I am pondering this and the answer will come soon. I imagine it has to do with a 3rd experiment.

6. Dec 2, 2011

### ghwellsjr

I didn't say the mirror absorbs the light (or the photons as the OP was talking about). I said if you used a rear-silvered mirror, then different photons can interact with different molecules resulting in two visible reflections (a bright one and a dim one) if you consider all the photons in a flood of light, but if you are considering them one by one, then you can get a range of times for the reflections and so you wouldn't use a rear-silvered mirror (or water) in an optical experiment.
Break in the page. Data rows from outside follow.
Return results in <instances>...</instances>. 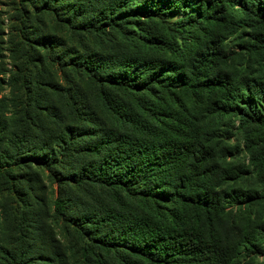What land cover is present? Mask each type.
Here are the masks:
<instances>
[{"label": "trees", "instance_id": "obj_1", "mask_svg": "<svg viewBox=\"0 0 264 264\" xmlns=\"http://www.w3.org/2000/svg\"><path fill=\"white\" fill-rule=\"evenodd\" d=\"M32 8L71 45L33 30L27 61L71 71L94 99L40 78L32 85L30 103L45 118L40 138L14 135L0 155L21 204L20 245L0 247V264H30L25 244L41 242L31 208L41 179L21 169L32 162L60 164L70 184L90 189L93 204L80 212L76 197L53 201L54 216L84 240L83 264H264V0H35ZM26 139L36 145L22 154ZM41 254L45 264L60 261L53 248Z\"/></svg>", "mask_w": 264, "mask_h": 264}, {"label": "rangeland", "instance_id": "obj_2", "mask_svg": "<svg viewBox=\"0 0 264 264\" xmlns=\"http://www.w3.org/2000/svg\"><path fill=\"white\" fill-rule=\"evenodd\" d=\"M33 1L35 0H0V128L2 132L5 129L4 134H0V155L5 151H11L10 145L14 135L28 132L29 135L33 134L34 138H40L38 120H44V114L42 110L34 109L30 103L34 97L31 96V88L36 78H40L43 83L49 81L56 84L59 89L63 90L62 94L78 89L86 93L90 103H93L94 99V96L90 94V87L71 71L60 72L52 64L37 68L27 61L28 43L25 41V35L31 34L33 30H42L57 35L69 47L71 45L68 34L57 28V25L54 26L45 15L38 14V10L32 8ZM88 43L92 45L94 39H89ZM30 53L35 57L38 53L40 54L38 51L36 54L34 50H30ZM41 89L43 91L48 87L42 85ZM65 100L66 98L60 96L56 98V101L61 103L59 106L63 105ZM44 143L45 141L42 146ZM35 145V142L26 139L22 154ZM34 153L31 151L27 157H31ZM21 169L25 172L30 169L31 173H36L41 179V183L35 189L36 198L33 199L31 207L36 218L34 223L38 232L36 235L41 236V242L35 239L37 236L26 242V247L31 246L30 264L47 263L44 258L46 254L41 253L51 248L61 255L60 261L55 264H83L80 247L84 240L75 229L70 227L67 217H65L66 221H63L54 216L53 201L59 193H63L69 199L76 197L82 202H77L81 205L78 211L80 212L87 205L93 204V201L89 199L90 189L86 185L80 187L70 184L67 177L63 176L60 164H53L50 169H47V166L32 162L30 166H24ZM1 171L4 169L0 168V247L13 251L18 244L20 245L19 241L17 244V233L14 226L18 223L16 220H19V206L21 205L15 193L19 185H13ZM21 171L12 172L11 175H19ZM66 188L73 193L65 194ZM96 197L104 200L101 192H97ZM78 212L77 210L70 211V217L75 219ZM7 213H13V223H8L4 219ZM64 222L69 225L70 229L64 227ZM49 237L52 241L47 244Z\"/></svg>", "mask_w": 264, "mask_h": 264}]
</instances>
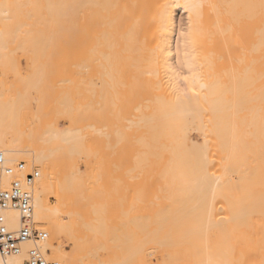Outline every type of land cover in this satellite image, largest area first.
Instances as JSON below:
<instances>
[{
	"label": "bare ground",
	"instance_id": "bare-ground-1",
	"mask_svg": "<svg viewBox=\"0 0 264 264\" xmlns=\"http://www.w3.org/2000/svg\"><path fill=\"white\" fill-rule=\"evenodd\" d=\"M184 61L198 95L171 87ZM5 75L49 103L24 128L28 99L0 88V154L38 167L28 188L48 237L0 264L31 249L60 264H264V0H0Z\"/></svg>",
	"mask_w": 264,
	"mask_h": 264
},
{
	"label": "built area",
	"instance_id": "built-area-1",
	"mask_svg": "<svg viewBox=\"0 0 264 264\" xmlns=\"http://www.w3.org/2000/svg\"><path fill=\"white\" fill-rule=\"evenodd\" d=\"M16 171L25 173V184L19 180H12L9 187H3L1 179L4 176H12ZM39 173L36 169L27 171L26 163L19 161L16 166L5 163L4 157L0 154V255L19 254L22 245L29 241H44L48 234L40 229L34 222V207L32 205V193L28 188L33 184ZM16 210L21 216L19 229L12 230L7 224L5 211ZM8 264V263H5ZM25 264H60L48 260L39 249L29 251V259Z\"/></svg>",
	"mask_w": 264,
	"mask_h": 264
},
{
	"label": "rangeland",
	"instance_id": "rangeland-1",
	"mask_svg": "<svg viewBox=\"0 0 264 264\" xmlns=\"http://www.w3.org/2000/svg\"><path fill=\"white\" fill-rule=\"evenodd\" d=\"M182 25H183V29H184L185 26H186V16H185L183 13H179V14H178V29H179V30H178V33H179V34H180V32H181ZM57 55H58L59 57L61 56V55H59V54H57ZM52 56H53V55H52ZM52 56H51V58H52ZM47 57H48L47 55H46V57L44 56V59L47 58ZM54 57H55V56H54ZM56 57H57V56H56ZM61 57H64V56H61ZM48 59H49V58H48ZM49 60H50V59H49ZM52 61H54V63H56V64L59 63V64L56 65V66L60 67L61 69L64 68V64H63L61 61L56 60V58H54V60H52ZM61 63L63 64L62 67H61V65H60ZM47 64H49V63L47 62ZM51 64H52V63H51ZM51 64L48 65V67H47V66H46V67L49 68V69H51V68L49 67V66H51ZM52 65H53V64H52ZM24 66H25V65H24ZM53 66H55V65H53ZM52 68H53V67H52ZM56 68H57V67H56ZM58 69H59V68H58ZM52 70H53V69H52ZM5 77H6L7 82H9L10 85H12V84H11L12 82H13L14 85H12V86L7 85V83L2 79V80H0V82L2 83V84L0 83V84H1V85H0V88H1V86L3 85V88L6 87L5 89H7V90L10 89V90H11L12 87H14V86H18L19 88L16 87V88H18V89H17L18 91L16 90L18 93L15 91V92H16L15 95H16V96H19V98H20L21 100H22L23 98L28 99V101H29V103H30V107H29V106H26L25 104H22V102H20V104H22V106H25V108L27 107V108L30 109V110H27V111H25L24 109H22V110H24V111H22L20 107H19L20 110H18L19 108L17 107V105H15L16 102H13L14 105H15L14 107H16V108H14L13 105L11 106V104H13V103L7 105V107H8L9 109H11V110H10L11 112H12V110H13V112H14V111H15V112H16V111H20V112L22 111L21 113H23V115H21V117L24 118L23 120H26V121H25L26 124H25V125H22L24 122H22V121H23L22 118L20 117V115H18L17 117L19 118V122H20L19 124H21V126L24 127V128H28V127H29V126H28L29 124H30V126L33 125V123L31 122V120L33 121V117L37 115L36 113L38 112L37 110L39 109V108H37V107H40V106L43 104V105H44L43 108H44V110H45V109L47 108V106H49V103L45 102V100H46L47 97L45 96V98H44V96H43V98H44V99L42 98L43 101L40 99V98L42 97L41 94L38 93L37 90H35V92L33 91L34 89H37L36 85H31L30 91H32V92H31L30 94H28V96H27V95H24V92H23V93L20 92L21 94L19 95V90L21 89V86H22L21 83H17V84L15 85V82H17V81H12V80H11L8 76H6V75H5ZM20 82H21V81H20ZM18 84H19V85H18ZM27 85H28V84H27ZM37 85H38V84H37ZM40 85H41V84H40ZM24 86H25V85H24ZM24 86H22V87H24ZM41 86L43 87V89L40 88V91H39V92H41L42 90H44L43 93L45 92L46 95H47L51 100H53L54 98H56V97H53V95H55L54 92H53V95H52V93L49 92V90H48V88H47V85H41ZM50 86H51V85H50ZM56 86H58V85H56ZM7 87H8L9 89H8ZM26 87H27V86H25V89H26ZM39 87H40V86H39ZM39 87H38V88H39ZM44 87H45V88H44ZM59 87H60V86H59ZM14 88H15V87H14ZM16 88H15V89H16ZM49 88H50V87H49ZM54 88H55V87H54ZM54 88H53V89H54ZM25 89L22 88V91H25ZM27 89H29V88H27ZM45 89H46V90H45ZM53 89H52V90H53ZM57 89H58V88H57ZM0 90H1V89H0ZM10 90H9L8 92L11 93L13 90H12V91H10ZM52 90H51V91H52ZM54 90H56V88H55ZM54 90H53V91H54ZM1 91H2V90H1ZM1 91H0V94L3 93V92L1 93ZM4 91H5V90H4ZM28 91H29V90H28ZM30 91H29V92H30ZM8 92H7V96H10V97H6V96H5V98H6L5 101H6V102L15 101V98H14L15 95H14V96H13V95H10V93H8ZM13 92H14V91H13ZM15 92H14V93H15ZM5 93H6V92H5ZM5 93H3V96H4ZM14 93H11V94H14ZM29 95L32 96V99L30 98V99H31V102H30V99H29V97H30ZM43 95H44V94H43ZM1 96H2V95H0V97H1ZM12 96H13V97H12ZM21 96H24V97H21ZM55 96H56V95H55ZM3 98H4V97H2V99H1V98H0V99L3 101ZM9 98H10V99H9ZM16 98H17V100H19L18 97H16ZM33 98H34V99H33ZM7 99H9V100H11V101H7ZM48 100H49V99H48ZM54 101H55V99H54ZM3 102H4V101H3ZM24 102H26V101H23V103H24ZM43 102H45V103H43ZM50 102H51V101H50ZM56 102H57V99H56L55 102H53L55 105L52 104V107H49V108L54 109L55 112H57V113H58V111H59V113H61V110H58L59 108H58V106L56 105ZM1 103H2V102H1ZM37 103H38V104H37ZM40 103H41V105H40ZM5 104H6V103H5ZM7 104H8V103H7ZM31 104H32V105H31ZM57 104H58V102H57ZM1 105H2V106H1ZM1 105H0V107H4V106H6V105H4L3 103H2ZM3 105H4V106H3ZM27 105H28V104H27ZM39 105H40V106H39ZM50 106H51V105H50ZM7 107H5V108L7 109ZM55 107H56V108H55ZM43 108H42V109H43ZM31 109H32V111H31ZM36 109H37V110H36ZM7 110H8V109H7ZM40 110H41V109H40ZM44 110H43V111H44ZM47 110H48V109H47ZM8 111H9V110H8ZM49 111H50V110H49ZM49 111H46V113H48ZM11 112H10V114H12ZM25 112H28L27 115H26ZM35 112H36V113H35ZM51 112H52V110H51ZM55 112H54V113H55ZM16 113H17V112H16ZM18 113H19V112H18ZM18 113H17V114H18ZM21 113H20V114H21ZM46 113H44V114L42 113V115L45 116ZM13 114H14V113H13ZM13 114H12V115H13ZM34 114H35V115H34ZM52 114H53V112H52ZM33 115H34V116H33ZM38 115H39V114H38ZM49 115H50V114H49ZM27 116H28V117H27ZM40 116H41V114H40ZM43 116H42V117H43ZM47 116H48V115H47ZM50 116H53V115H50ZM54 116H55V117H53V118H55V119H50V118H48V119H50V121H51V120H56V118L59 119V118L61 117L60 121H59V120H58V121L56 120V121L58 122V124H59L60 126H64V125L66 124V123H65V119H64L65 116H62V115H61L60 117H56V116H58V115H56V113L54 114ZM14 117L17 118L16 116H14ZM25 117H26V118H25ZM38 117H39V116H37V121H38ZM62 118L64 119V122H63V119H62ZM20 119H21V121H20ZM30 119H31V120H30ZM35 119H36V118H35ZM44 119H46V118H44ZM39 120H40V119H39ZM37 121H34L35 124L38 123L36 126H39L40 129L43 128V127L41 126V124H40L39 122H37ZM43 121H44V120H43ZM44 122H46V120H45ZM27 123H28V124H27ZM47 123H49V121H48ZM47 123H45V124H47ZM50 123H51V122H50ZM50 123H49V124H50ZM62 123H64V125H63ZM35 124H34V125H35ZM52 124H53V123H52ZM56 124H57V123L55 122V124H53V125H56ZM26 126H28V127H26ZM44 126H45V125H44ZM47 126H48V125H47ZM25 163H26V162H25ZM34 168H35V169H38V167H37L36 165H33V166L31 167L30 170H32V169H34ZM123 184H124V183H123ZM125 186H126V185H125ZM54 200H55V199L52 197V198H51V201H52L53 203H54ZM41 229H43V230L46 231V229H45L44 227H41Z\"/></svg>",
	"mask_w": 264,
	"mask_h": 264
},
{
	"label": "snow or ice",
	"instance_id": "snow-or-ice-1",
	"mask_svg": "<svg viewBox=\"0 0 264 264\" xmlns=\"http://www.w3.org/2000/svg\"><path fill=\"white\" fill-rule=\"evenodd\" d=\"M188 32L181 29V35L191 38L193 45L197 42L198 30L194 31L191 24V16H189ZM187 55V54H186ZM167 71L171 72L170 76L171 87L177 91L192 93L193 96L198 95L197 85L199 84V72L195 63L181 62L178 68L169 67ZM202 87V85H201Z\"/></svg>",
	"mask_w": 264,
	"mask_h": 264
}]
</instances>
You would use a front silvered mirror to eliminate this problem in which case t3 is zero.

Photons have a length and they "reflect" off a front-silvered mirror identically which means there is no variation in the reflection time. They do not accelerate but it does take time for them to "get going" and to turn around in the sense that the leading edge of the reflected photon starts heading out while the rear end of the original photon is still coming in.

But, like I say, it is virtually impossible to do speed measurements using individual photons for many reasons, not the least of which is that it is almost impossible to know when a photon has left its emission source. Usually, speed measurements are made with very bright flashes of light to make them easier to measure. There are a lot of photons in a visible flash of light.

7. Dec 2, 2011

### jewbinson

Yeah I am ignoring your comment for the moment :).

I am trying to show what would happen if we tried to do experiments to show the speed of light is constant, and what problems of absence o knowledge would arise.

I do not assume outright that the speed of light is c. But I assume that (as in reality) in a measurement, the measured speed of light is c.

But making 1 measurement of the S.O.L. as c does not mean that it is. All you have measured is the total distance between the source and the mirror divided by the total time. You don't know what happens in between.

I am trying to show that you can experimentally verify that the mirror's "absorption time" is minimal (possibly 0), and that it is not significant, even over small distances.

I am not doing this experiment necessarily with a single photon. It is a flash of light if you want... it does not matter. Hopefully now you see the point of my calculations...

8. Dec 2, 2011

### ghwellsjr

Einstein would agree with you completely. Have you read his 1905 paper?

9. Dec 2, 2011

### jewbinson

No... I will probably find it interesting. But it looks quite time consuming

10. Dec 2, 2011

### ghwellsjr

For starters, just read the introduction and the first two sections after that. That part is very simple to understand.